Изучаемый текст:
Среди прочих западных писателей Ланн занимался Джозефом Конрадом (ряд статей, редактор первого собрания сочинений, выходившего в 1924–1926 гг.), Джеймсом Джойсом (статья в Большой советской энциклопедии, редактор первого, фрагментарного, русского перевода «Улисса»[40]), Уолдо Франком (ряд статей), Тобайасом Смоллетом (статьи, перевод «Приключений Перегрина Пикля»). В 1930 г. Ланн выпустил книгу «Литературные мистификации», написанную на материале зарубежной литературы.

Начиная с 1930-х Ланн занимался работой над переводом, комментированием и изданием произведений Чарльза Диккенса. В 1933–1934 гг. в издательстве «Academia» вышло трехтомное издание «Посмертных записок Пиквикского клуба» в переводе Ланна и Кривцовой и с обширными комментариями Г.Г. Шпета. Со временем в переводе Кривцовой, совместно с Ланном или под его редакцией, вышли «Торговый дом Домби и сын», «Приключения Оливера Твиста», «Жизнь и приключения Николаса Никльби» и «Жизнь Дэвида Копперфилда». В 1950-х годах Ланн участвовал в разработке плана 30-томного собрания сочинений Диккенса (1957–1963) и был одним из редакторов первых 9 томов этого издания.

Задание: Продолжите текст о литературной работе Ланна, начав сразу после его последнего предложения.

Представленные данные:
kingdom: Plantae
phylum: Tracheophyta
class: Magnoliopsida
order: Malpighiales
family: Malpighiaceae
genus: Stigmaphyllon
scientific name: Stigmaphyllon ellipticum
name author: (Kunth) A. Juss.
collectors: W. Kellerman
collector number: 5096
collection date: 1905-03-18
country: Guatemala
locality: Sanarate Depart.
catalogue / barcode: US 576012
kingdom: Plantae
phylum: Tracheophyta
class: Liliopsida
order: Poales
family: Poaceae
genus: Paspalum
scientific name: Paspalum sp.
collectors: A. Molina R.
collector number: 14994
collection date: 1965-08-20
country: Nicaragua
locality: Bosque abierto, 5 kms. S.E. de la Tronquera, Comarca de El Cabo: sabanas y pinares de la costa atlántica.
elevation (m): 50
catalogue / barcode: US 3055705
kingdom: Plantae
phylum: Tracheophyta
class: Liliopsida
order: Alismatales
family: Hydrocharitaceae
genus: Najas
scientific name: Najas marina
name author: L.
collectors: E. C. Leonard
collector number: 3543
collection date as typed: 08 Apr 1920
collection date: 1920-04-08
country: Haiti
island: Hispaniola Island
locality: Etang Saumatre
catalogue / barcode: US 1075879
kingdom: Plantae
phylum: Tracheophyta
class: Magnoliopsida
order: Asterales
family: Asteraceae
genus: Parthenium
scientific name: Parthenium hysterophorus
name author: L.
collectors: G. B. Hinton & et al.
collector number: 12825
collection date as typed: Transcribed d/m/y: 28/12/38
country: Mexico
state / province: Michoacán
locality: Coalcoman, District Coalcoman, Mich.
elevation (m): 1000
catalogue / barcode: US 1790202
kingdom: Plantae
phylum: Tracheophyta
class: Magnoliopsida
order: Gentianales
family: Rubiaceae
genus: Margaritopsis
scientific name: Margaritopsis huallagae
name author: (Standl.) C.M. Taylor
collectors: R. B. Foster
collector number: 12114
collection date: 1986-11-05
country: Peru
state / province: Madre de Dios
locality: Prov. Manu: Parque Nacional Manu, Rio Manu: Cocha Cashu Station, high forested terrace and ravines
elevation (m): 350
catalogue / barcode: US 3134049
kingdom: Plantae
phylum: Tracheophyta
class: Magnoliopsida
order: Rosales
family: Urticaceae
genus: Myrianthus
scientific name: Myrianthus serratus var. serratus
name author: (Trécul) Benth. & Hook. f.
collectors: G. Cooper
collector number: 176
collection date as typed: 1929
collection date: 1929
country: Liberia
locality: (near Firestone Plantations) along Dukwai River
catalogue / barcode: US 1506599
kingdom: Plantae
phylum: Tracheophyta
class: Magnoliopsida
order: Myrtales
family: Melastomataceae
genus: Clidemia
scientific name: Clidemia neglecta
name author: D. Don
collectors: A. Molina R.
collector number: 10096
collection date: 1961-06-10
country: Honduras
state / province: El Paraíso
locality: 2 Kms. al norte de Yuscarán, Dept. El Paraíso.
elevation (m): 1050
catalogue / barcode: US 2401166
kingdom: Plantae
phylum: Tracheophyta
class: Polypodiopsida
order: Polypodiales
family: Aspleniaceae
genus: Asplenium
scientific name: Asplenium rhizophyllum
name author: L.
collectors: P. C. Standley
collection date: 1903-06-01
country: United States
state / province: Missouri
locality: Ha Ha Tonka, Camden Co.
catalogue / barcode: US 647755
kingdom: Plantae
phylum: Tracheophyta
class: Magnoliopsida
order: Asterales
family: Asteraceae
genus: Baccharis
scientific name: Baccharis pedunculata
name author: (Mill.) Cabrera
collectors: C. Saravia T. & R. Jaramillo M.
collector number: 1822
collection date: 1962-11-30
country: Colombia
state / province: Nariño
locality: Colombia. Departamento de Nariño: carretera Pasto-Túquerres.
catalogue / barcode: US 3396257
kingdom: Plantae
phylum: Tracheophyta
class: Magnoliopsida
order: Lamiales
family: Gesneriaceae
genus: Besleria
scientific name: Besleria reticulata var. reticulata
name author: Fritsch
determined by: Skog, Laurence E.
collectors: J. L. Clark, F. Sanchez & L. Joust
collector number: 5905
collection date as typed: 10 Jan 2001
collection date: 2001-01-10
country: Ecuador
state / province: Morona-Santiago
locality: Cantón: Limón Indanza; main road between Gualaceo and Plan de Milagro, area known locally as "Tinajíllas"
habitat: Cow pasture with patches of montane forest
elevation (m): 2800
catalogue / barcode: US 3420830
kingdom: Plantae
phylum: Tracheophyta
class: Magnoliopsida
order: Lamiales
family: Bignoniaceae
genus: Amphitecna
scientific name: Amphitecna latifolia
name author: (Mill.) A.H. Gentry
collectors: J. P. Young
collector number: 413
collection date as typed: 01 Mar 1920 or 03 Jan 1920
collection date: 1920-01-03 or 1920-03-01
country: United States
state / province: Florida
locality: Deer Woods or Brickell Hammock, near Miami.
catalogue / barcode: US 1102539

Ответ:
Комментирование переводов английских классиков, интерес к английской истории и английскому быту (по словам Н.М. Любимова, Ланн был англоман – «харьковчанин, игравший под англичанина») побудили Ланна попробовать себя в жанре исторического романа. В 1938 г. вышел его роман «Гвардия Мак Кумгала» о борьбе Ирландии за свою независимость[41], в 1943 г. – роман «Старая Англия», в котором действует Джонатан Свифт, а в 1946 г. – роман «Диккенс», беллетризованная биография писателя. Первые отзывы на эти произведения были одобрительными, однако в 1947 г., во время «борьбы с космополитизмом», вышла разгромная статья А.А. Елистратовой[42]«Евгений Ланн и его “старая” Англия», где Ланн характеризовался как «разносчик и популяризатор худших сторон упадочнической, безыдейной буржуазной исторической литературы», обвинялся в том, что «…с подобострастием и умилением пишет об Англии, смакует каждую деталь быта привилегированных людей, коллекционирует всяческие бытовые подробности, утратив чувство достоинства советского гражданина» [1947]. По воспоминаниям Н.М. Любимова:

Гослитиздат в лице директора Федора Михайловича Головенченко и заведующего отделом иностранной литературы Александра Ивановича Пузикова его [Ланна] в обиду не дал. Как романист и эссеист Лани кончил свое существование[43] (ему только удалось потом переиздать с предисловием его друга Тарле роман «Гвардия Мак-Кумгала»). По правде говоря, читатель ничего от этого не потерял. Лани отличался юридической стройностью мысли, энциклопедичностью знаний, особенно в области западноевропейской истории: он утверждал, что без знания истории нельзя заниматься изучением творчества писателя, что историк литературы должен быть непременно историком в широком смысле слова. Но – за малым дело стало: как писателю, ему не хватало живых наблюдений и писательского таланта. Он писал об Англии, сидя в Лаврушинском переулке. Английские критики не нашли у него ни одной исторической ошибки, отметили его блестящее знание топографии Лондона, но не могли не сознаться, что читать его роман скучно. От изданий Смоллета и Диккенса Ланна не отставили: он выступал и как сопереводчик «Дэвида Копперфилда», и как редактор других переводов своей жены, и как комментатор [2004, с. 40–41].